Uno spettacolo pensato per interrogare, per «accendere lo spettatore al di là del bello e del brutto, per attivare il pensiero»: ha debuttato ieri sera ad Arzo, nel Cortile della Contessa, Il taccuino di Simone Weil, interpretato da Monica Ceccardi.

Il percorso di Simone Weil dall’infanzia fino alla precoce morte – passando per gli studi filosofici, la fabbrica e l’impegno al fronte durante la guerra civile spagnola – è stato portato in scena in uno spettacolo che vuole rivolgersi soprattutto ai giovani, poiché è proprio da un romanzo per ragazzi che prende avvio il progetto teatrale di Monica Ceccardi e della compagnia Bam!bam! Teatro. Di questo e della vicenda umana e storica di una giovane donna eccezionale abbiamo parlato nell’intervista che le abbiamo fatto a fine spettacolo.

Questa era la Prima. Per cui una domanda è d’obbligo: com’è andato il debutto?

L’ emozione è molto grande, c’è ancora l’energia del dopo spettacolo che è doppia perché oggi è un debutto. Siamo stati molto felici di essere stati vostri ospiti. L’ elemento che è  nel portare lo spettacolo qui nella corte è che si sente che è uno spettacolo che nasce in teatro, perché il tecnico, Claudio Modugno, è un light designer, un pittore della luce. Questa scena è molto minimale, funzionale per uno spazio teatrale dove si può usare il buio per delimitare i tre ambienti rappresentati dai tre pannelli: la casa d’infanzia borghese, la fabbrica, la lotta, la guerra, e il pannello centrale che ricorda sia il lenzuolo del letto d’ospedale che la pagina del taccuino. Questi tre luoghi, come li abbiamo pensati con Irene Fioravante, sono inchiodati alla luce: il personaggio entra ed esce in tre spazi che prendono vita. Portando lo spettacolo qui abbiamo un po’ perso questo elemento scenico teatrale che non è solo estetico ma drammaturgico: ci siamo interrogati su questa scelta e ci siamo detti che sì, lo volevamo perdere, perché crediamo fortemente in questa storia umana, filosofica, letteraria.

Quanto tempo ci avete messo a preparare questo spettacolo, quali sono stati i materiali raccolti?
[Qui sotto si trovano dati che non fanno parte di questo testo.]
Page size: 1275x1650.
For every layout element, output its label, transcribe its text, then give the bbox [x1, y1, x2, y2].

Da circa due, tre anni, lavoriamo su Simone Weil sia come studio personale che come progetto teatrale. Abbiamo incontrato l’autrice del romanzo da cui è tratto lo spettacolo, Guia Risari, un paio d’anni fa a Verona al Festival Tocatì. Il taccuino di Simone Wiel (rueBallu, Palermo, 2014), scritto da Risari e illustrato da Pia de Valentinis è una storia per un pubblico giovane che ha un linguaggio molto semplice. Con Guia ci siamo interrogate su che tipo di progetto potesse diventare, e fin da subito volevamo che questa storia, questa figura, potesse arrivare ai ragazzi. Noi crediamo in un teatro che non è mai di serie A o di serie B, quando dico “per i giovani” intendo che noi vogliamo arrivare alle menti giovani – come giovane era Simone Weil – per accenderle ed entusiasmarle non solo in senso estetico ma anche profondo. Certo lo spirito dello spettacolo è universale, ma è evidente che partendo da questi materiali ha un linguaggio giovane e non intellettuale: studiare Simone Weil è molto difficile per cui abbiamo lavorato sulla semplicità per arrivare a tutti.
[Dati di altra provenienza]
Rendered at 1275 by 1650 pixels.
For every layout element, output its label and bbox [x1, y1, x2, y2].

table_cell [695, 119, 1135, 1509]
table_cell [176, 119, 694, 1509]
Si parla molto oggi di modelli da seguire, soprattutto in ambito giovanile. Perché secondo te abbiamo bisogno – tutti – di sentir raccontare la vicenda umana e storica di Simone Weil?

Simone Weil intanto era una ragazza. Era una ragazza eccezionale perché si sentiva ultima e in questo la sua vicinanza alle grandi figure, anche religiose, come Gesù o San Francesco, è evidente. Lei è stata una grandissima filosofa – si pensi che era contemporanea a Sartre e Beauvoir e che loro la consideravano la più brava – ed è stata una persona che al di là della fortuna che ha avuto nel crescere in una famiglia borghese, ha accantonato i suoi privilegi e si è occupata della dignità dell’essere umano in quanto tale: ha messo al servizio dell’umanità la sua intelligenza. In un momento storico come quello che ha vissuto Weil – le due guerre mondiali, la guerra civile spagnola, gli orrori –, in cui il male era al potere, lei ha lottato per i diritti di tutti, degli ultimi. Weil non viene santificata semplicemente perché avendo un pensiero critico affilato come una lama vedeva le contraddizioni di tutte le chiese, ma le ha studiate tutte, le ha amate tutte e ha fatto suo questo senso del divino che lei cercava in ogni cosa senza avere una fede. Simone Weil è un modello per noi e per i giovani perché è l’esempio di una giovane ragazza che riesce a scardinare le contraddizioni dei grandi potenti, con le sue umilissime forze cerca davvero di cambiare il corso della storia. Questo esempio ci dice: “provate, rendete straordinaria la vostra vita. Magari non salveremo il mondo, ma avremo fatto un tentativo.” Simone Weil si lascia morire perché non sopporta di vivere mentre tutti soffrono: in un periodo in cui si sta esacerbando il solipsismo e l’odio verso l’altro credo che sia importante ricordare la figura di una donna che si è interrogata sul significato profondo di bene e di male, di bellezza e di verità, e che queste queste domande non le ha solo pensate ma le ha messe in discussione con la sua vita.